= William the Clerk =

Old French poet

William the Clerk (Guillaume le Clerc) (fl. c. 1200 - c. 1240) was an Old French poet known only from the self-attribution at the end of the Arthurian Roman de Fergus, a parody of the romances of Chrétien de Troyes, notably the Conte du Graal.

William may have been a Scoto-Norman, but the two manuscripts that preserve the Roman are from northeastern France, perhaps suggesting their provenance there. It was once suggested to have been commissioned by Alan of Galloway for his wedding in 1209, since Alan was the descendant of Fergus, who ruled Galloway as king in the mid-twelfth century. Beate Schmolke-Hasselmann rejected this view and proposed that the Roman was commissioned by Dervorguilla, heiress of Galloway, and her husband, John I de Baliol, to promote the claim of their son, Hugh, to the Scottish throne, a claim derived from their ancestor Fergus Mor mac Eirc. This dates the work later than their marriage, which took place around 1223, and prior to John's death in 1268, most likely between 1237 and 1241.

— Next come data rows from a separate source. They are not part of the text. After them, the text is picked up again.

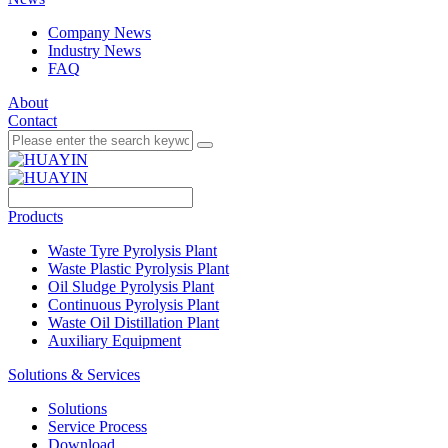
Company News
Industry News
FAQ
About
Contact
Products
Waste Tyre Pyrolysis Plant
Waste Plastic Pyrolysis Plant
Oil Sludge Pyrolysis Plant
Continuous Pyrolysis Plant
Waste Oil Distillation Plant
Auxiliary Equipment
Solutions & Services
Solutions
Service Process
Download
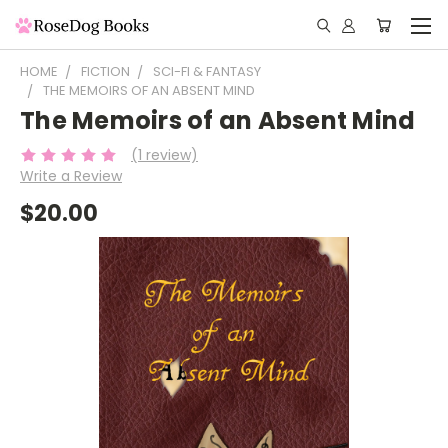
HOME
FICTION
SCI-FI & FANTASY
THE MEMOIRS OF AN ABSENT MIND
The Memoirs of an Absent Mind
(1 review)
Write a Review
$20.00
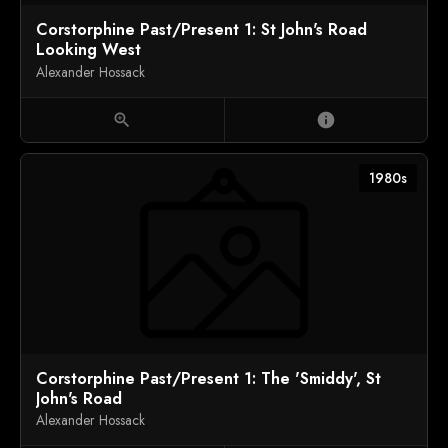
Corstorphine Past/Present 1: St John's Road
Looking West
Alexander Hossack
zoom_in
info
1980s
Corstorphine Past/Present 1: The 'Smiddy', St
John's Road
Alexander Hossack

D. D. R. Owen, adjudging the author to be intimately familiar with major figures and events of the reign of William the Lion in Scotland, posited as "a strong possibility" that William the Clerk is William Malveisin, a Frenchman who arrived in Scotland in the 1180s and served as a royal clerk. In this scenario, the Roman was composed after 1200.

Finally, William may be the William de Bois (de Bosco, de Bosch) who was a clerk of the royal chapel in 1193 and chancellor from 1210 to 1226.